* What you will do
1) Answer these questions using the forum thread on tutoring.
(a) For how many years did the first commenter work at a North London Girls' School Consortium school?
(b) What did the head of a top London school say when asked whether they could tell that a child had been tutored?
(c) Of the tutored children in the daughter's year, how many are tutored on the school's recommendation?
2) Print the stretch of the forum thread on tutoring from "Nickname99 8 children" through "most parent oblige.", without changes.

* Provided text
Having worked until recently for 8 years at one of the North London Girls' School Consortium schools mentioned in some of the comments, I can only say that some of the advice given here is definitely not correct. I can't comment on all inaccuracies, but what I would say is - yes, independent schools do not recommend tuition for their pupils - but they don't say this because "they have to say that don't they" - they say it because pupils at independent schools really don't need extra tuition. They're taught well and they achieve good results without it. Extra tuition can heap too much pressure on children.

The only other thing I'd say is - some of the parents on here sound desperate to get their children into one or other particular school, to the extent of getting tutoring for a 2 or 3 year old. Please be aware that - yes, there are many children at top North London independent schools being tutored on top of their school work, there are also a lot of children at these same schools who develop anxiety complexes, eating disorders and self-harming regimes. Although I worked at an independent school my children went to a state primary and a state comprehensive in outer London. One went on to Oxford and the other is currently undertaking a PhD at Imperial. It's not the end of the world if your child doesn't go to one of these very academic schools - with a solid, supportive, loving home background they can achieve anything (though I have to say that if they go to a comprehensive you may well have to get them some extra tutoring to cover the syllabus.

mumteacher Thu 10-Oct-13 23:13:47

I had a meeting with the Head teacher of a top London school last week and tutoring young children was on the agenda. The head explained that they didn't want children so young tutored. I asked if they could tell if a child had been tutored. The head said yes they could "every time". Which then led me to question why they take these tutored children on? If the school was so anti tutoring at this young age surely they should reflect that when making their selection. The Head was unable to elaborate..!

Nickname99 8 children in my daughters year are tutored. 5 out of choice and 3 on the schools recommendation. These 3 have been tutored out of school in a group. I know this because it was suggested to us by the school that my daughter would do well to join this group. We declined as we believe that like you say the teaching in the school should be enough but clearly it's not and when the school asks for extra support to be available out school most parent oblige.

hwjm1945 Fri 11-Oct-13 16:03:58

Hi
My two are sitting for St Albans Girls and St Ftancis' Letwchworth, for Sept 2014 entry into y5 and y4
Whihc BOND books do I use?

7-8 for one and 8-9 for the other? or abvoe?

Tableforfour Fri 11-Oct-13 20:59:00

I don't get this "tutoring is evil" attitude. All private schools take from "feeder" nurseries, where they essentially practise (or you could call it tutor.....) for the assessments all day every day from the September beforehand. What's the difference between that and a weekend tutor once a week?

Mummyoftheyear Fri 11-Oct-13 22:15:05

What a helpful post. Thank you.

(Stored dataset items)
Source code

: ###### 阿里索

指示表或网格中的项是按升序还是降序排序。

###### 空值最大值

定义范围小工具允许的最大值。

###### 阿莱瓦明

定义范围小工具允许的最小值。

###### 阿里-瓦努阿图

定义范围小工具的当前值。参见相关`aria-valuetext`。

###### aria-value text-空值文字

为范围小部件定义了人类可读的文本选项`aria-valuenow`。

* Responses
1)
(a) 8 years.
(b) The head said yes, they could tell "every time".
(c) 3.

2)
Nickname99 8 children in my daughters year are tutored. 5 out of choice and 3 on the schools recommendation. These 3 have been tutored out of school in a group. I know this because it was suggested to us by the school that my daughter would do well to join this group. We declined as we believe that like you say the teaching in the school should be enough but clearly it's not and when the school asks for extra support to be available out school most parent oblige.